I’m not quite sure what you’re doing, or what you want to do with the low-pass filter. One problem is that your ‘s’ variable is a (10240x2) matrix, and you were doing the fft and other analyses on the first column, that is the time vector (that I named ‘ts’). The signal is ‘s(:,2)’ (that I named ‘sig’). I changed the code to reflect these.
I would start by redesigning the filter. (I don’t know what cutoff frequency you want, but for an overview to the design of digital filters, consider this.) I would also not use the absolute value of the signal. Use it as it exists, in part because the absolute value introduces spurious frequencies.

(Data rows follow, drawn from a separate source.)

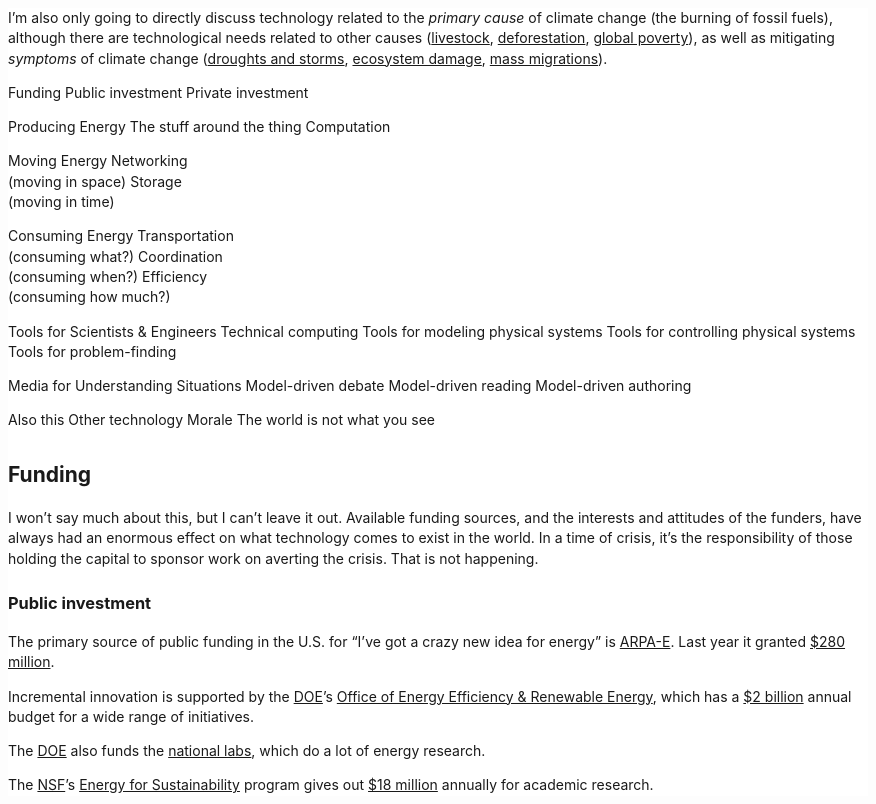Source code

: I’m also only going to directly discuss technology related to the _primary cause_ of climate change (the burning of fossil fuels), although there are technological needs related to other causes ([livestock](https://en.wikipedia.org/wiki/Climate_change_and_agriculture#Livestock), [deforestation](https://en.wikipedia.org/wiki/Deforestation_and_climate_change), [global poverty](http://www.ted.com/talks/hans_rosling_on_global_population_growth#t-301019)), as well as mitigating _symptoms_ of climate change ([droughts and storms](http://www.theguardian.com/environment/2015/apr/27/extreme-weather-already-on-increase-due-to-climate-change-study-finds), [ecosystem damage](https://en.wikipedia.org/wiki/Climate_change_and_ecosystems), [mass migrations](http://www.theguardian.com/commentisfree/2015/aug/18/mass-migration-crisis-refugees-climate-change)).

Funding Public investment Private investment

Producing Energy The stuff around the thing Computation

Moving Energy Networking  
(moving in space) Storage  
(moving in time)

Consuming Energy Transportation  
(consuming what?) Coordination  
(consuming when?) Efficiency  
(consuming how much?)

Tools for Scientists & Engineers Technical computing Tools for modeling physical systems Tools for controlling physical systems Tools for problem-finding

Media for Understanding Situations Model-driven debate Model-driven reading Model-driven authoring

Also this Other technology Morale The world is not what you see

## Funding

I won’t say much about this, but I can’t leave it out. Available funding sources, and the interests and attitudes of the funders, have always had an enormous effect on what technology comes to exist in the world. In a time of crisis, it’s the responsibility of those holding the capital to sponsor work on averting the crisis. That is not happening.

### Public investment

The primary source of public funding in the U.S. for “I’ve got a crazy new idea for energy” is [ARPA-E](http://arpa-e.energy.gov). Last year it granted [$280 million](http://arpa-e.energy.gov/sites/default/files/ARPA-E%202016%20Budget.pdf).

Incremental innovation is supported by the [DOE](http://energy.gov)’s [Office of Energy Efficiency & Renewable Energy](http://energy.gov/eere/office-energy-efficiency-renewable-energy), which has a [$2 billion](http://www5.eere.energy.gov/office_eere/program_budget_formulation.php) annual budget for a wide range of initiatives.

The [DOE](http://energy.gov) also funds the [national labs](http://energy.gov/national-labs), which do a lot of energy research.

The [NSF](http://www.nsf.gov)’s [Energy for Sustainability](http://www.nsf.gov/funding/pgm_summ.jsp?pims_id=501026) program gives out [$18 million](http://www.nsf.gov/awardsearch/advancedSearchResult?WT.si_n=ClickedAbstractsRecentAwards&WT.si_x=1&WT.si_cs=1&WT.z_pims_id=501026&ProgEleCode=7644&BooleanElement=Any&BooleanRef=Any&ActiveAwards=true) annually for academic research.
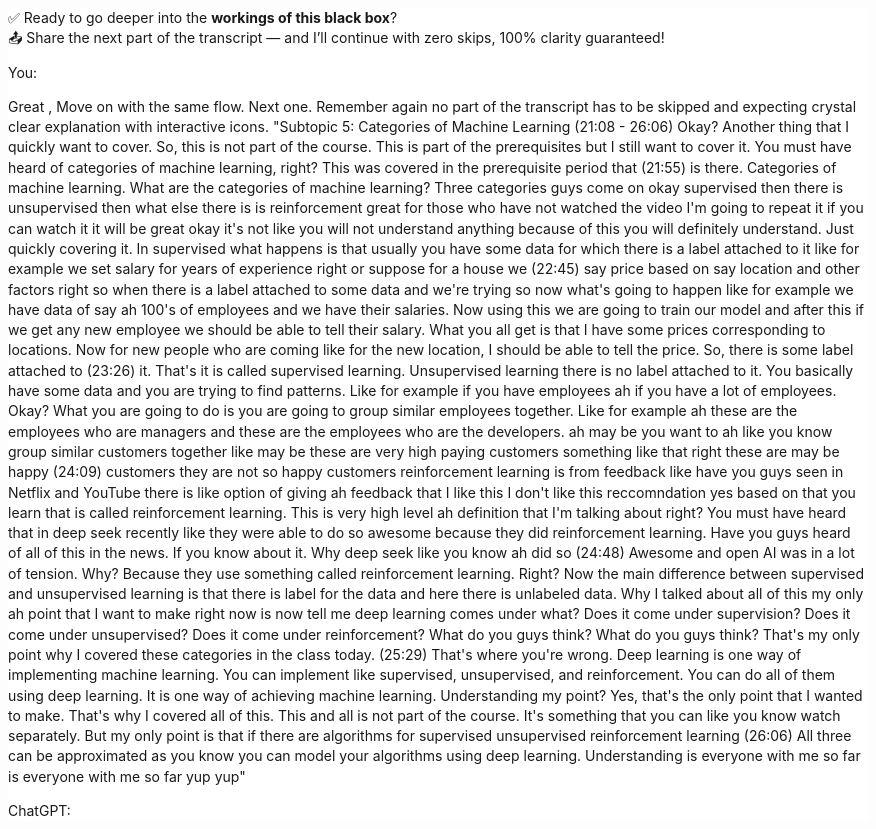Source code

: 
✅ Ready to go deeper into the **workings of this black box**?  
📤 Share the next part of the transcript — and I’ll continue with zero skips, 100% clarity guaranteed!

You: 

Great , Move on with the same flow. Next one. Remember again no part of the transcript has to be skipped and expecting crystal clear explanation with interactive icons. "Subtopic 5: Categories of Machine Learning (21:08 - 26:06) Okay? Another thing that I quickly want to cover. So, this is not part of the course. This is part of the prerequisites but I still want to cover it. You must have heard of categories of machine learning, right? This was covered in the prerequisite period that (21:55) is there. Categories of machine learning. What are the categories of machine learning? Three categories guys come on okay supervised then there is unsupervised then what else there is is reinforcement great for those who have not watched the video I'm going to repeat it if you can watch it it will be great okay it's not like you will not understand anything because of this you will definitely understand. Just quickly covering it. In supervised what happens is that usually you have some data for which there is a label attached to it like for example we set salary for years of experience right or suppose for a house we (22:45) say price based on say location and other factors right so when there is a label attached to some data and we're trying so now what's going to happen like for example we have data of say ah 100's of employees and we have their salaries. Now using this we are going to train our model and after this if we get any new employee we should be able to tell their salary. What you all get is that I have some prices corresponding to locations. Now for new people who are coming like for the new location, I should be able to tell the price. So, there is some label attached to (23:26) it. That's it is called supervised learning. Unsupervised learning there is no label attached to it. You basically have some data and you are trying to find patterns. Like for example if you have employees ah if you have a lot of employees. Okay? What you are going to do is you are going to group similar employees together. Like for example ah these are the employees who are managers and these are the employees who are the developers. ah may be you want to ah like you know group similar customers together like may be these are very high paying customers something like that right these are may be happy (24:09) customers they are not so happy customers reinforcement learning is from feedback like have you guys seen in Netflix and YouTube there is like option of giving ah feedback that I like this I don't like this reccomndation yes based on that you learn that is called reinforcement learning. This is very high level ah definition that I'm talking about right? You must have heard that in deep seek recently like they were able to do so awesome because they did reinforcement learning. Have you guys heard of all of this in the news. If you know about it. Why deep seek like you know ah did so (24:48) Awesome and open AI was in a lot of tension. Why? Because they use something called reinforcement learning. Right? Now the main difference between supervised and unsupervised learning is that there is label for the data and here there is unlabeled data. Why I talked about all of this my only ah point that I want to make right now is now tell me deep learning comes under what? Does it come under supervision? Does it come under unsupervised? Does it come under reinforcement? What do you guys think? What do you guys think? That's my only point why I covered these categories in the class today. (25:29) That's where you're wrong. Deep learning is one way of implementing machine learning. You can implement like supervised, unsupervised, and reinforcement. You can do all of them using deep learning. It is one way of achieving machine learning. Understanding my point? Yes, that's the only point that I wanted to make. That's why I covered all of this. This and all is not part of the course. It's something that you can like you know watch separately. But my only point is that if there are algorithms for supervised unsupervised reinforcement learning (26:06) All three can be approximated as you know you can model your algorithms using deep learning. Understanding is everyone with me so far is everyone with me so far yup yup"

ChatGPT:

I made some changes to your code to reflect these, and added figure(3) that indicates the Hilbert transform produces a quite reasonable approximation of the envelope.

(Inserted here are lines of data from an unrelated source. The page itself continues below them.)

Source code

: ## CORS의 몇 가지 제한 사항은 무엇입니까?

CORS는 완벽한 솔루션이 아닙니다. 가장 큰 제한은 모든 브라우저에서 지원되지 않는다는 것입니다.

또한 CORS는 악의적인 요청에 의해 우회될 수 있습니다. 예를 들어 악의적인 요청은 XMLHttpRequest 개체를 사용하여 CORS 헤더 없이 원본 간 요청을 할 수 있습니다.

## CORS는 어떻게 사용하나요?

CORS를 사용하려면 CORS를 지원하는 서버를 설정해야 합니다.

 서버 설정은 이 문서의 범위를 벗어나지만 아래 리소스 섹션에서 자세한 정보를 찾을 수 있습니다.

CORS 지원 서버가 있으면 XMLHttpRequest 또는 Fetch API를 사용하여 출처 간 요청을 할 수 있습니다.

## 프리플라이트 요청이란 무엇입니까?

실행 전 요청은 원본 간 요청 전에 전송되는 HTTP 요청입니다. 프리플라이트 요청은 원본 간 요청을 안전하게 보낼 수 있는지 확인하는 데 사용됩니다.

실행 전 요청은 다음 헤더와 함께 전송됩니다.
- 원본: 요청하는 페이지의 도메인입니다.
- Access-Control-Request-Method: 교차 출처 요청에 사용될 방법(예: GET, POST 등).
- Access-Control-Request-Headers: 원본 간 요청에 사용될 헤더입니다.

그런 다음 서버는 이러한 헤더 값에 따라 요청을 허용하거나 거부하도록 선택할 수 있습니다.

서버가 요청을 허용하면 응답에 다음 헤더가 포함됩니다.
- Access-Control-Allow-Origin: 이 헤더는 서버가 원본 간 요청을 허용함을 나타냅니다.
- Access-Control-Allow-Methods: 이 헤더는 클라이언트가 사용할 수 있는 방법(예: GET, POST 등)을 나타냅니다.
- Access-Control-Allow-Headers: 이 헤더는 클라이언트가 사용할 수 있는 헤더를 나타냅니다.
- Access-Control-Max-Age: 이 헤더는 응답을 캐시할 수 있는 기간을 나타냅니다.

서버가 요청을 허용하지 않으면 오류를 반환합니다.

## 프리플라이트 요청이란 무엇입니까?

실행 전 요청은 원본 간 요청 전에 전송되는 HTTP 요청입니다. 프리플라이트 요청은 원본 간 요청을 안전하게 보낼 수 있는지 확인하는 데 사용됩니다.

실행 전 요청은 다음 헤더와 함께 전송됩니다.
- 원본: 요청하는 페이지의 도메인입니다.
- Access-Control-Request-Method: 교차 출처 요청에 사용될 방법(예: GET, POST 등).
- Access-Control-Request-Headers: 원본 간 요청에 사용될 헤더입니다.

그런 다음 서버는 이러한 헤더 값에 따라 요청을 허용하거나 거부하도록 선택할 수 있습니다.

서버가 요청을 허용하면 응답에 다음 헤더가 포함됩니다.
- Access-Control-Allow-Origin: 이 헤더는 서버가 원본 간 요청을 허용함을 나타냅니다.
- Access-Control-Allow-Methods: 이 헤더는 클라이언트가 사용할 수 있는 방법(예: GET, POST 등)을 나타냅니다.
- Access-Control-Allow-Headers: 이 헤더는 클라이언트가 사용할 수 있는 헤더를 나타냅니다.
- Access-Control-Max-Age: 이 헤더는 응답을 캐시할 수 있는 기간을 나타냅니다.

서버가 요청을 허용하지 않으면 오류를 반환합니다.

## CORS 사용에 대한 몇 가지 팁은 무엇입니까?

The code (with revisions):
f0= 50;
n1 = 1024;
Fs = 10240;
t = (0:n1-1)/Fs;
s = sin (2*pi*f0*t);
s = dlmread('Seb Lepense x.txt','\t'); %(for reading my signal)
ts = s(:,1); % Time
sig = s(:,2); % Signal
%Envelope Analysis based on a low pass filter
[a,b]=butter(2,0.1);
sig_abs = sig;
y = filter(a,b,sig_abs);
N = length(sig);
NFFT = 2^nextpow2(N);
f = Fs/2*linspace(0,1,NFFT/2+1);
Y1 = fft(y,NFFT);
Y2= Y1/(norm(Y1));
figure
semilogy(f,abs(Y2(1:NFFT/2+1)))
title('Low Pass Filter Envelope analysis')
xlabel('Frequency (Hz)')
ylabel('|Y(f)|')
axis ([0 5000 0 1])
%envelope analysis based on Hilbert transform
analy=hilbert(sig);
y2=abs(analy);
T=N/Fs;
sig_f=abs(fft(y2(1:N)',N));
sig_n=sig_f/(norm(sig_f));
freq_s=(0:N-1)/T;
figure
semilogy(freq_s,sig_n);
axis ([0 5000 0 1])
title('Hilbert transform Envelope analysis')
xlabel('Frequency (Hz)')
ylabel('|Y(f)|')
figure(3)
plot(ts, sig, '-r', ts, y, '-b', ts, y2, '-g', ts, -y2, '-g')
grid
axis([0 0.025 ylim])
xlabel('Time')
ylabel('Amplitude')
legend('Original Signal', 'Low-Pass Filtered Signal', 'Hilbert Transform Envelope', 'Location', 'NE')